- A joint survey by AdvaMed and Deloitte of 22 medtech companies finds the industry is responding to pressure from market and regulatory changes by diversifying portfolios and accelerating time to market with new products.
- Nearly all respondents (95%) said increasingly complex global regulatory requirements are a top challenge for R&D over the next three to five years.
- Technology advances are creating competitive threats from non-traditional entrants to the market, but advances in sensors and digital technologies are creating opportunities to improve patient care and develop efficiency, according to the study.
The shift to value-based payment models and already tight profit margins are ratcheting up pressure on traditional medical technology companies, but the device makers are taking steps to adapt their R&D investment strategies in response, the AdvaMed/Deloitte study said.

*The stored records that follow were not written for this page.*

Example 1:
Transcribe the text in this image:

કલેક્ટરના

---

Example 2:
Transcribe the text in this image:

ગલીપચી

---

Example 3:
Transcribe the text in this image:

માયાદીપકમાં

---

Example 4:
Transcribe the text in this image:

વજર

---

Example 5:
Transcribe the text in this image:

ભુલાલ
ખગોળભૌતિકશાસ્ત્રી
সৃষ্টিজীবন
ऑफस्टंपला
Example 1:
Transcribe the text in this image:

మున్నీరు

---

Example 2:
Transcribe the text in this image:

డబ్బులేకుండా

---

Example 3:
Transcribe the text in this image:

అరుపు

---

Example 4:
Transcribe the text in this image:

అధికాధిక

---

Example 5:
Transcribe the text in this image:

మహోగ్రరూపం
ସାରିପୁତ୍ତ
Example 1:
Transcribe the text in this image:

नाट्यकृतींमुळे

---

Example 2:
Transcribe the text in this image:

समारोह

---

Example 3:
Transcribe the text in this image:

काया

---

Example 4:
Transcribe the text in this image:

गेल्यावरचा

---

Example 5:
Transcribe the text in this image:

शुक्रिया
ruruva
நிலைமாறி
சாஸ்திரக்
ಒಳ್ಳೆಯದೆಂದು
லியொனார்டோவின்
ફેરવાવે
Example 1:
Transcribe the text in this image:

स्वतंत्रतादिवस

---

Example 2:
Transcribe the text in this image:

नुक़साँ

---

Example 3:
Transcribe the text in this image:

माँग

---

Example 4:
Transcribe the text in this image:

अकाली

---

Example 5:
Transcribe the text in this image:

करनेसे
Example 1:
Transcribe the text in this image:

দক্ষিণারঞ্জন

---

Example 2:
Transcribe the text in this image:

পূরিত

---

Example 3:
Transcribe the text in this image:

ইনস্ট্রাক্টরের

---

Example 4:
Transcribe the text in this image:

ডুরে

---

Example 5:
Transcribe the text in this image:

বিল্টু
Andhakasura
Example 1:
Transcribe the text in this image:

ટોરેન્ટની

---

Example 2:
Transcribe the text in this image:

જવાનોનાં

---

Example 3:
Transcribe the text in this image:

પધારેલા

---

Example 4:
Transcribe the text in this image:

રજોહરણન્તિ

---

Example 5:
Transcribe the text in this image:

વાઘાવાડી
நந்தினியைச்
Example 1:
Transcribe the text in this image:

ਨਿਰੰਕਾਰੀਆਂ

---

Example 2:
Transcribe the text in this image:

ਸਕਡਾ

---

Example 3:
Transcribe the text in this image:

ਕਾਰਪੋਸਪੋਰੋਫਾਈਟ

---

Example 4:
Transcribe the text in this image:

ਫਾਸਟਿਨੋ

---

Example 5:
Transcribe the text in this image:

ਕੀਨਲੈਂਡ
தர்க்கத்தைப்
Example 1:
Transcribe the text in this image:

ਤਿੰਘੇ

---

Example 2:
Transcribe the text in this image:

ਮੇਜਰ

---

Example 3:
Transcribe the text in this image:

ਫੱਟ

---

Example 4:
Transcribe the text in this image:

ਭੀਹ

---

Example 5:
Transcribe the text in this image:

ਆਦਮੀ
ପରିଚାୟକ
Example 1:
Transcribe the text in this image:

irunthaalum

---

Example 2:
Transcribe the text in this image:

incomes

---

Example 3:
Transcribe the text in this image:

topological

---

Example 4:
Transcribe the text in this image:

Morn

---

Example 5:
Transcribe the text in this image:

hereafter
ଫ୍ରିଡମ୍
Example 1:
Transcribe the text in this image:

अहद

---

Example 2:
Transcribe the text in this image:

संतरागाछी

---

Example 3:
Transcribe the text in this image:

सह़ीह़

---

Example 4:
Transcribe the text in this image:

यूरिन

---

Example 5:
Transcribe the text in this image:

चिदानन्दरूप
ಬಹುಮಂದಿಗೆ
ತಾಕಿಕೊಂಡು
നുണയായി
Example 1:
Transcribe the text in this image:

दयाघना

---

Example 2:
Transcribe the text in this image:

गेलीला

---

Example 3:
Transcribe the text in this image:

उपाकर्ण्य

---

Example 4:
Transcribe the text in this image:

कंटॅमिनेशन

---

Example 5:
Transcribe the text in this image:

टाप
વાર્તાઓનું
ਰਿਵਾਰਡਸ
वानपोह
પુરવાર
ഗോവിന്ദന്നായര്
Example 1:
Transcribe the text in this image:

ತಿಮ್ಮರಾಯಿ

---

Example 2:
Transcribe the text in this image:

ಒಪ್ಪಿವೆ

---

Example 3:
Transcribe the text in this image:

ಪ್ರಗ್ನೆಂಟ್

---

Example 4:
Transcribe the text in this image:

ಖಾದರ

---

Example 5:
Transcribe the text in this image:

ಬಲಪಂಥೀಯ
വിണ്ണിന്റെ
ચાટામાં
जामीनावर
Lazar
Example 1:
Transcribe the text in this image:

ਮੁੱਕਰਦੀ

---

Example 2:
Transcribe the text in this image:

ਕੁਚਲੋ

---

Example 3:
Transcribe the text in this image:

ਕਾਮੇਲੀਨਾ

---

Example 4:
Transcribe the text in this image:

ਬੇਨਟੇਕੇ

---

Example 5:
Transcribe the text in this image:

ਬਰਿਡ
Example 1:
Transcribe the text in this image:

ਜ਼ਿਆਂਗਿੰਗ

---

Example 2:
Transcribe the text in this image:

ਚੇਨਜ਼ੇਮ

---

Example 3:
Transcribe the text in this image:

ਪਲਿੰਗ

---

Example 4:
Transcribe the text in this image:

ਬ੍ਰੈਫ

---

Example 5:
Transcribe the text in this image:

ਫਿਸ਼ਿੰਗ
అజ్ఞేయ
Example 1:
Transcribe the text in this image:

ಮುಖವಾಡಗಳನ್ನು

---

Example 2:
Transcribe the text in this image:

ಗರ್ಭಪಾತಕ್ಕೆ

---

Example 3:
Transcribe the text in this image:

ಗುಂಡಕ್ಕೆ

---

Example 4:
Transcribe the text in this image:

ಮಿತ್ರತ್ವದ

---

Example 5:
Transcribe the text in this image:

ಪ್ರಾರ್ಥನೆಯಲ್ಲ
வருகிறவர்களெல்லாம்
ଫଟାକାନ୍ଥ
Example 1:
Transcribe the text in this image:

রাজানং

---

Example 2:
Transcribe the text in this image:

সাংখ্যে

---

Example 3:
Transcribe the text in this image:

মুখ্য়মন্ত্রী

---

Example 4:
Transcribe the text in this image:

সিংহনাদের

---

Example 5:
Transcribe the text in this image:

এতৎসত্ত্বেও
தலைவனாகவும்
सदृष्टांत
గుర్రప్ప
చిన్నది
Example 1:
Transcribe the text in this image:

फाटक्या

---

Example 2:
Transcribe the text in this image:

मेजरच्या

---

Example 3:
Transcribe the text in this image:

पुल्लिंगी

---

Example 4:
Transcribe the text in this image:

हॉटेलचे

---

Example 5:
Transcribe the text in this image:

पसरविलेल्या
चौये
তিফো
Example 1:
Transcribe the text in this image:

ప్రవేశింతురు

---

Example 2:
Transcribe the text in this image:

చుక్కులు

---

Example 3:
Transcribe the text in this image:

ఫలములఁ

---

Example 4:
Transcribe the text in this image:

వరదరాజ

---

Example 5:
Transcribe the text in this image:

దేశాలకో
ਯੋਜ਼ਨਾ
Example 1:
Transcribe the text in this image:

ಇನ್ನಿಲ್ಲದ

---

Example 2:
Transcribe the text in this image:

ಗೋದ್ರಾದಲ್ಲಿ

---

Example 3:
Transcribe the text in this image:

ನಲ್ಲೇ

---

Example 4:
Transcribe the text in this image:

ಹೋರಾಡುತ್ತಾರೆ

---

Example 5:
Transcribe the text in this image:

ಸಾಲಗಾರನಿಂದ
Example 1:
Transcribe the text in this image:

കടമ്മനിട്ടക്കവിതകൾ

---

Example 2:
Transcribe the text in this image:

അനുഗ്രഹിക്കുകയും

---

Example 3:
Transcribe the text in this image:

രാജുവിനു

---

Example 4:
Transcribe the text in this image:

Between 2008 and 2016, the return on capital for medical device companies dropped to just 6% from 14%, as pressure to reduce healthcare costs accelerates the shift to value-based payment models from volume-driven.
"For R&D leaders at medtech companies, these shifts have created an existential challenge that will likely require a new way of thinking, operating and doing business," the study said.
The industry lobby and the Deloitte Center for Health Solutions surveyed 22 midsize to large medical device, diagnostics and imaging companies between April and August 2018.
The survey found 64% of companies reported either discussing, piloting or implementing value-based contracts with payers or providers. A growing number of value-based contracts tie payment more closely to device performance and patient outcomes. Medtronic, for example, has an agreement with a large payer that links payment to the success of its automated insulin pump in lowering HbA1c levels in patients.
Responding to the challenges posed by the emergence of digital technologies, all companies (100%) in the study reported investing in device connectivity. But 77% identified integration of data from new technologies as a potential obstacle, citing lack of access to funding and skill gaps.
Many medtech companies are moving outside of their core competencies and incorporating sensors and software into devices and diagnostics to generate and transmit or share data. As a result, companies will need to invest in new technologies and partnerships to keep up with nontraditional competitors, the report said. Most companies (82%) surveyed plan to collaborate with non-traditional partners such as technology and healthcare companies.
R&D executives are focusing on the following priorities over the next three to five years: diversification of portfolios (86%), accelerating time to market (82%), leveraging real world evidence in product development (77%), and developing more digitally-enabled solutions and software (64%).